### Data extract
+ + +

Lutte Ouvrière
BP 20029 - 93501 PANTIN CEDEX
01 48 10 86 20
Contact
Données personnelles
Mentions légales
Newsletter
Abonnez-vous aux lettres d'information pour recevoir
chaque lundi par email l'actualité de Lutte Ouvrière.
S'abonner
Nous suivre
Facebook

+ + +

### Written task
Leaving out every line before the one with "Abonnez-vous aux lettres", print the rest of the listing above exactly, through its final line.

### Worked solution
Abonnez-vous aux lettres d'information pour recevoir
chaque lundi par email l'actualité de Lutte Ouvrière.
S'abonner
Nous suivre
Facebook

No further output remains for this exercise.